To Inline or Not to Inline? Enhanced Inlining Decisions
Peng Zhao and Jose Nelson Amaral
To appear at
16th Workshop on Languages and Compilers for Parallel Computing (LCPC03), College Station, TX, 2-4 October 2003
Full Text, Printable Abstract.
Abstract
The decision to inline a procedure in the Open Research Compiler (ORC)
was based on a temperature heuristics that takes into
consideration the time spent in a procedure and the size of the
procedure. In this paper we describe the trade-off that has to be
worked out to make the correct inlining decisions. We introduce two
new heuristics to enhance the ORC inlining heuristics:
adaptation and cycle_density. With adaptation we are allowed to
vary the temperature threshold and prevent penalizing small
benchmarks. With cycle_density we prevent the inlining of procedures
that have a high temperature in spite of being called infrequently.
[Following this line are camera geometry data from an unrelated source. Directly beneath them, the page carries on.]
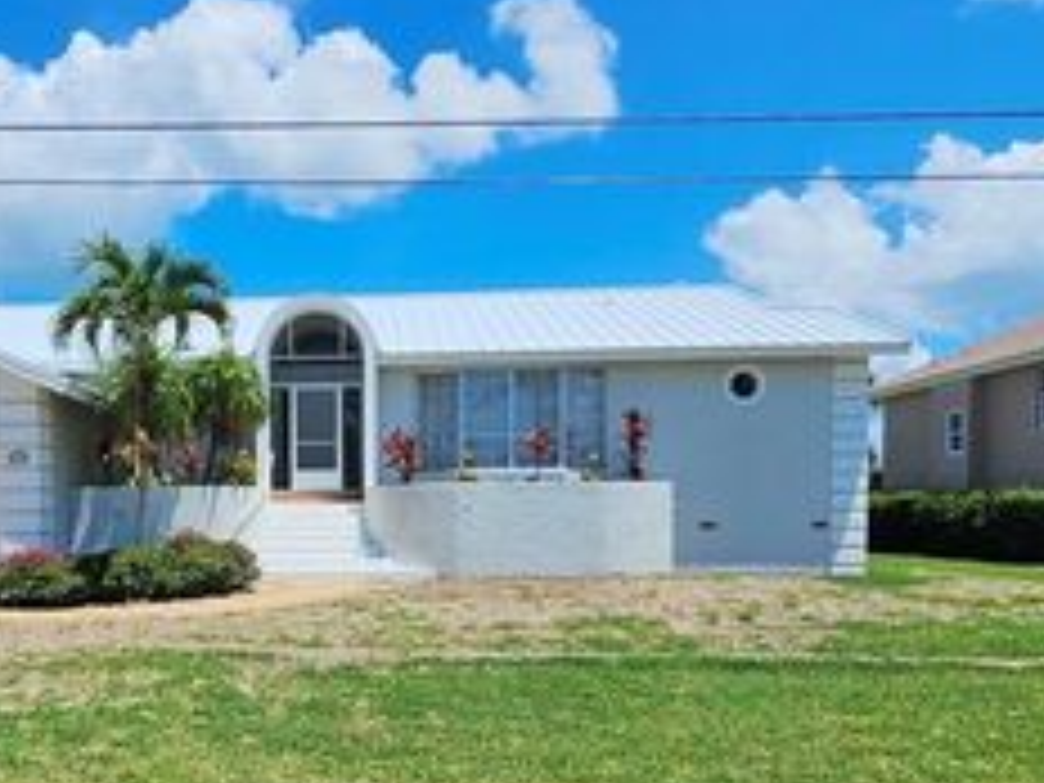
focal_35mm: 28
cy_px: 542
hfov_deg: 61.1
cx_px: 306
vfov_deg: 48.6
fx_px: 844
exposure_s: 1/4268
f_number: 2.2
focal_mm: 2.2
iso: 50
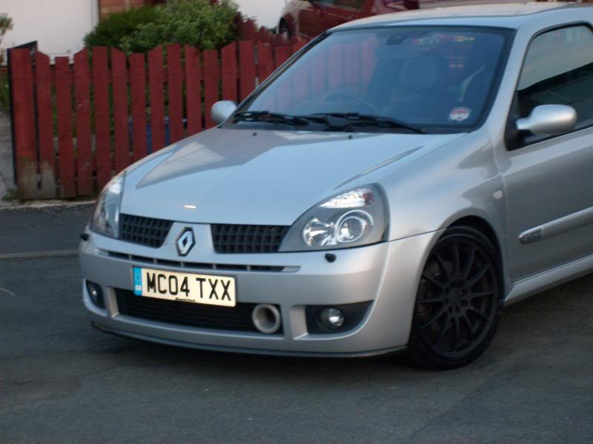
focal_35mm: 106
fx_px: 1816
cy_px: 222
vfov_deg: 14.0
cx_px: 296
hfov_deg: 18.5
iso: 80
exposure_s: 1/15
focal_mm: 17.4
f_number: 4.9
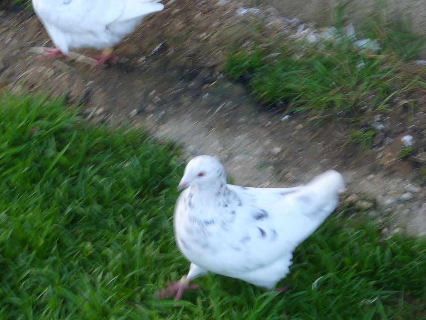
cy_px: 160
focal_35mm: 113
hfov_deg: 17.4
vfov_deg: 13.1
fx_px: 1391
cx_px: 213
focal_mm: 10.3
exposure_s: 1/30
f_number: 4
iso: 80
We
implemented our improved heuristics in the ORC and tested them for the
Intel Itanium Processor Family Platform using the SPEC INT2000
benchmark suite. While adaptation improves the speedup obtained with
inlining across the SPEC2000 suite, cycle_density reduces
significantly both the code growth and compilation time increase
caused by inlining. We then characterize the SPEC INT2000 benchmarks
according to the inlining potential of their function calls. Our
enhancement is released in the ORC 2.0.